In the past, the organization has recruited volunteers from the local work release to help organize the art studio prior to the event. The residents work hard and enjoy helping, according to Geringer, adding that the experience the residents gain from volunteering helps them transition back into the community.

Geringer is also an artist—she’s created several pieces of art for past procession events, including a giant octopus. She says one of the most difficult, but necessary parts of her DOC job is reading reports that contain vivid descriptions of violence. She says art is a way to keep herself grounded when the hours get long and the stress starts to build.

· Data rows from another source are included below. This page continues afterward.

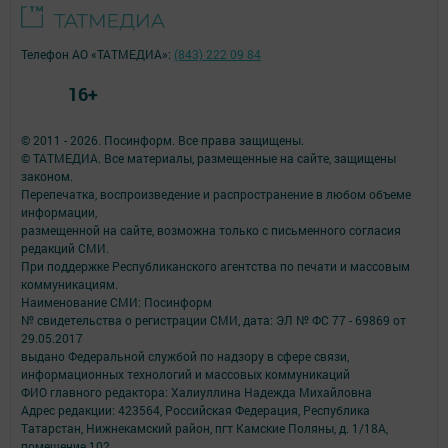
Телефон АО «ТАТМЕДИА»:
(843) 222 09 84
16+
© 2011 - 2026. Посинформ. Все права защищены.
© ТАТМЕДИА. Все материалы, размещенные на сайте, защищены
законом.
Перепечатка, воспроизведение и распространение в любом объеме
информации,
размещенной на сайте, возможна только с письменного согласия
редакций СМИ.
При поддержке Республиканского агентства по печати и массовым
коммуникациям.
Наименование СМИ: Посинформ
№ свидетельства о регистрации СМИ, дата: ЭЛ № ФС 77 - 69869 от
29.05.2017
выдано Федеральной службой по надзору в сфере связи,
информационных технологий и массовых коммуникаций
ФИО главного редактора: Халиуллина Надежда Михайловна
Адрес редакции: 423564, Российская Федерация, Республика
Татарстан, Нижнекамский район, пгт Камские Поляны, д. 1/18А,
помещение 102.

“That’s why I try to get involved with other activities that are rewarding and healthy,” Geringer said. “If they involve glitter, all the better.” Additionally, she brings awareness to the communities she serves. For the past few years, Geringer has worked with local high schools to place educational displays in their schools during Sexual Assault Awareness Month, which occurs each April. And the display locations aren’t limited to just high schools. They’ve been put up at other state agencies and libraries, too.

“I do it because I still want to have a positive impact on reducing crime and educating victims,” Geringer said.”